We first translated his solution to our build.xml and then separated the integration tests in two groups with similar runtime. We start the unit tests, integration test group 1 and integration test group 2 in parallel. This currently means three compiles to different directories and parallel test execution. On our quad core server the build time is significantly improved despite the extra work. The integration tests are heavily CPU bound in our case. We moved some static code analysis and test coverage reports to a nightly build to improve the feedback cycle even further. The end result is a build time around 6-7 minutes which may not be lightning fast but still ways better than the 13 minutes before our efforts.
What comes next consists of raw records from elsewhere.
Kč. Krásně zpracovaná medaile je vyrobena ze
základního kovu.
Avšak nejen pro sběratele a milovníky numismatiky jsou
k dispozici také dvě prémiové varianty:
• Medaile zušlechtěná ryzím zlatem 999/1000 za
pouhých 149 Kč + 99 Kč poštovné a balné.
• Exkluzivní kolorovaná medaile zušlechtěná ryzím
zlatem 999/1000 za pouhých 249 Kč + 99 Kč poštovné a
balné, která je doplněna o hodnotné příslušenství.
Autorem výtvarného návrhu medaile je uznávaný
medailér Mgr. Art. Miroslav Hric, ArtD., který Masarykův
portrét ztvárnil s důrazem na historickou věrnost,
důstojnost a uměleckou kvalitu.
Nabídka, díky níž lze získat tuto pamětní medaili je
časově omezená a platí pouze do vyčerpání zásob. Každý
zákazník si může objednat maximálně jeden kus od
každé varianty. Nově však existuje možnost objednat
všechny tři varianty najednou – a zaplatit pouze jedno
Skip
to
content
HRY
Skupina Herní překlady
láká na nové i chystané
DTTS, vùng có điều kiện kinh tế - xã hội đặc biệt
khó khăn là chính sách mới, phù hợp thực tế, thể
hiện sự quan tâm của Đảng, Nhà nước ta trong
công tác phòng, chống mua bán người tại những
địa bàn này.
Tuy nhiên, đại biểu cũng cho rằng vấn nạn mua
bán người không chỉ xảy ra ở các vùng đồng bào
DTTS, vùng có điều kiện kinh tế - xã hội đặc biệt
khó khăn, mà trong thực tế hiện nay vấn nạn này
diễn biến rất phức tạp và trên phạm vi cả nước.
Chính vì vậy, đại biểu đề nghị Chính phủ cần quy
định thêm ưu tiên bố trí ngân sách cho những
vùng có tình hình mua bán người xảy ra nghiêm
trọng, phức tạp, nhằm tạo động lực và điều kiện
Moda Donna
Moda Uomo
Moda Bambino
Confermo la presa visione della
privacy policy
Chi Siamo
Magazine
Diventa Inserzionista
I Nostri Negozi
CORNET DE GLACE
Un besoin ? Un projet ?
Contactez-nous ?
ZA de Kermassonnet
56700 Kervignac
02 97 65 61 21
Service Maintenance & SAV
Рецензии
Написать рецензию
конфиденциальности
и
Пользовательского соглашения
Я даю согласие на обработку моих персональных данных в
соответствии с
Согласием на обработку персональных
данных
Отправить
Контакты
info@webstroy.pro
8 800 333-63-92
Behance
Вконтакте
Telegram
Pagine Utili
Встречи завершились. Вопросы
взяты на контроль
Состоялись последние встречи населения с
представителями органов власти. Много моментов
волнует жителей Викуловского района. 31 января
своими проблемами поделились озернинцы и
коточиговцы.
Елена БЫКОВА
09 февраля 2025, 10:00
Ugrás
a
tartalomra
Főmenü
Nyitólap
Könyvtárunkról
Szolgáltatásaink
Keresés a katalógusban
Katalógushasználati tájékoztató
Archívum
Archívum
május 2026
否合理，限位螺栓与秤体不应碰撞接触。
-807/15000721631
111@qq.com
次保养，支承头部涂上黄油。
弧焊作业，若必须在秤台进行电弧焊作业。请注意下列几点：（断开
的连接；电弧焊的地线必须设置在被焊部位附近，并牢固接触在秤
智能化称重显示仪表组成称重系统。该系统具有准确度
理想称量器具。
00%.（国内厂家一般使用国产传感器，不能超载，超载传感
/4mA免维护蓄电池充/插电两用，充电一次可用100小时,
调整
See the relevant ant targets below.

<target name="-call-grails-with-testdir">
  <chmod file="${grails}" perm="u+x"/>
  <property name="target.dir" value="target/test-${testdir}" />
  <exec dir="${basedir}" executable="${grails}" failonerror="true">
    <arg value="-Dgrails.work.dir=${target.dir}"/>
    <arg value="-Dgrails.project.class.dir=${target.dir}/classes"/>
    <arg value="-Dgrails.project.test.class.dir=${target.dir}/test-classes"/>
    <arg value="-Dgrails.project.test.reports.dir=target/test-reports"/>
    <arg value="${grails.task}"/>
    <arg value="${task.param}"/>
    <env key="GRAILS_HOME" value="${grails.home}"/>
  </exec>
</target>

<target name="parallel_test" description="--> Run tests in parallel">
  <path id="slowtests.path">
    <fileset dir="${basedir}/test/integration">
      <include name="SlowTests.groovy" />
      <include name="AnotherSlowTest.groovy" />
      <include name="MoreSlowTests.groovy" />
   </fileset>
  </path>
  <path id="normal_tests.path">
    <fileset dir="${basedir}/test/integration">
      <include name="**/*Tests.groovy" />
      <include name="**/*Test.groovy" />
      <exclude name="SlowTests.groovy" />
      <exclude name="AnotherSlowTest.groovy" />
      <exclude name="MoreSlowTests.groovy" />
    </fileset>
  </path>
  <pathconvert property="slowtests" pathsep=" ">
    <path refid="slowtests.path" />
    <chainedmapper>
      <flattenmapper />
      <compositemapper>
        <globmapper from="*Test.groovy" to="*" />
        <globmapper from="*Tests.groovy" to="*" />
      </compositemapper>
    </chainedmapper>
  </pathconvert>
  <pathconvert property="normaltests" pathsep=" ">
    <path refid="normal_tests.path" />
    <chainedmapper>
      <flattenmapper />
      <compositemapper>
        <globmapper from="*Tests.groovy" to="*" />
        <globmapper from="*Test.groovy" to="*" />
      </compositemapper>
    </chainedmapper>
  </pathconvert>
  <parallel>
    <antcall target="-call-grails-with-testdir">
      <param name="grails.task" value="test-app"/>
      <param name="task.param" value="-unit -xml" />
      <param name="testdir" value="unit" />
    </antcall>
    <antcall target="-call-grails-with-testdir">
      <param name="grails.task" value="test-app"/>
      <param name="task.param" value="-integration -xml ${slowtests}" />
      <param name="testdir" value="integration" />
    </antcall>
    <antcall target="-call-grails-with-testdir">
      <param name="grails.task" value="test-app"/>
      <param name="task.param" value="-integration -xml ${normaltests}" />
      <param name="testdir" value="integration2" />
    </antcall>
  </parallel>
</target>

Conclusion
Although Grails does not provide native support for parallel execution of tests (especially integration tests) it can pay off to do it manually using your build system. In our case it chopped away a good part of our build time and brought down test execution duration from around 6 to 4 minutes in spite of extra compilation runs. We may refine our approach further but hope that grails will ultimately support parallel test execution natively sometime soon.